• [Task details]
Report the count of lines in the listing below that include the string "HoleSize", with no other text.
[[ Information provided, beginning ]]
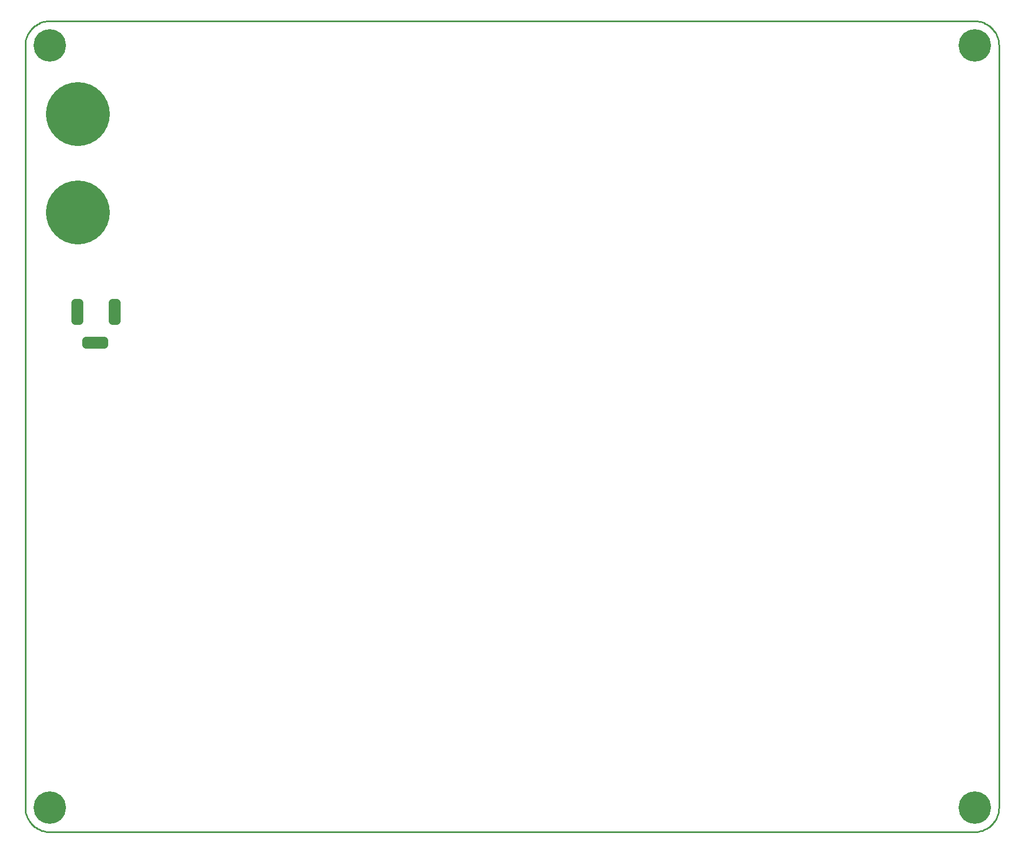
<source format=gtl>
G04*
G04 #@! TF.GenerationSoftware,Altium Limited,Altium Designer,24.1.2 (44)*
G04*
G04 Layer_Physical_Order=1*
G04 Layer_Color=255*
%FSLAX25Y25*%
%MOIN*%
G70*
G04*
G04 #@! TF.SameCoordinates,70FD0B9D-AE47-40E7-AF1A-83360670B04A*
G04*
G04*
G04 #@! TF.FilePolarity,Positive*
G04*
G01*
G75*
%ADD11C,0.01000*%
G04:AMPARAMS|DCode=16|XSize=157.48mil|YSize=70.87mil|CornerRadius=17.72mil|HoleSize=0mil|Usage=FLASHONLY|Rotation=180.000|XOffset=0mil|YOffset=0mil|HoleType=Round|Shape=RoundedRectangle|*
%AMROUNDEDRECTD16*
21,1,0.15748,0.03543,0,0,180.0*
21,1,0.12205,0.07087,0,0,180.0*
1,1,0.03543,-0.06102,0.01772*
1,1,0.03543,0.06102,0.01772*
1,1,0.03543,0.06102,-0.01772*
1,1,0.03543,-0.06102,-0.01772*
%
%ADD16ROUNDEDRECTD16*%
G04:AMPARAMS|DCode=17|XSize=157.48mil|YSize=70.87mil|CornerRadius=17.72mil|HoleSize=0mil|Usage=FLASHONLY|Rotation=90.000|XOffset=0mil|YOffset=0mil|HoleType=Round|Shape=RoundedRectangle|*
%AMROUNDEDRECTD17*
21,1,0.15748,0.03543,0,0,90.0*
21,1,0.12205,0.07087,0,0,90.0*
1,1,0.03543,0.01772,0.06102*
1,1,0.03543,0.01772,-0.06102*
1,1,0.03543,-0.01772,-0.06102*
1,1,0.03543,-0.01772,0.06102*
%
%ADD17ROUNDEDRECTD17*%
%ADD18C,0.39370*%
%ADD19C,0.20000*%
D11*
X15000Y500000D02*
X14019Y499968D01*
X13042Y499872D01*
X12074Y499712D01*
X11118Y499489D01*
X10178Y499204D01*
X9260Y498858D01*
X8366Y498453D01*
X7500Y497990D01*
X6666Y497472D01*
X5869Y496900D01*
X5110Y496278D01*
X4393Y495607D01*
X3722Y494890D01*
X3100Y494131D01*
X2528Y493333D01*
X2010Y492500D01*
X1547Y491634D01*
X1142Y490740D01*
X796Y489822D01*
X511Y488882D01*
X288Y487926D01*
X128Y486958D01*
X32Y485981D01*
X-0Y485000D01*
X0Y15000D02*
X32Y14019D01*
X128Y13042D01*
X288Y12074D01*
X511Y11118D01*
X796Y10178D01*
X1142Y9260D01*
X1547Y8366D01*
X2010Y7500D01*
X2528Y6666D01*
X3100Y5869D01*
X3722Y5110D01*
X4393Y4393D01*
X5110Y3722D01*
X5869Y3100D01*
X6666Y2528D01*
X7500Y2010D01*
X8366Y1547D01*
X9260Y1142D01*
X10178Y796D01*
X11118Y511D01*
X12074Y288D01*
X13042Y128D01*
X14019Y32D01*
X15000Y-0D01*
X585000Y0D02*
X585981Y32D01*
X586958Y128D01*
X587926Y288D01*
X588882Y511D01*
X589822Y796D01*
X590740Y1142D01*
X591634Y1547D01*
X592500Y2010D01*
X593334Y2528D01*
X594131Y3100D01*
X594890Y3722D01*
X595607Y4393D01*
X596278Y5110D01*
X596900Y5869D01*
X597472Y6666D01*
X597990Y7500D01*
X598453Y8366D01*
X598858Y9260D01*
X599204Y10178D01*
X599489Y11118D01*
X599712Y12074D01*
X599872Y13042D01*
X599968Y14019D01*
X600000Y15000D01*
X600000Y485000D02*
X599968Y485981D01*
X599872Y486958D01*
X599712Y487926D01*
X599489Y488882D01*
X599204Y489822D01*
X598858Y490740D01*
X598453Y491634D01*
X597990Y492500D01*
X597472Y493334D01*
X596900Y494131D01*
X596278Y494890D01*
X595607Y495607D01*
X594890Y496278D01*
X594131Y496900D01*
X593333Y497472D01*
X592500Y497990D01*
X591634Y498453D01*
X590740Y498858D01*
X589822Y499204D01*
X588882Y499489D01*
X587926Y499712D01*
X586958Y499872D01*
X585981Y499968D01*
X585000Y500000D01*
X15000Y500000D02*
X585000Y500000D01*
X-0Y485000D02*
X0Y15000D01*
X15000Y-0D02*
X585000Y0D01*
X600000Y485000D02*
X600000Y15000D01*
D16*
X43189Y301602D02*
D03*
D17*
X32165Y320500D02*
D03*
X55000D02*
D03*
D18*
X32500Y381936D02*
D03*
Y442500D02*
D03*
D19*
X15000Y15000D02*
D03*
X585000Y15000D02*
D03*
X585000Y485000D02*
D03*
X15000Y485000D02*
D03*
M02*

</source>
[[ Information provided, end ]]
• [Expected output]
2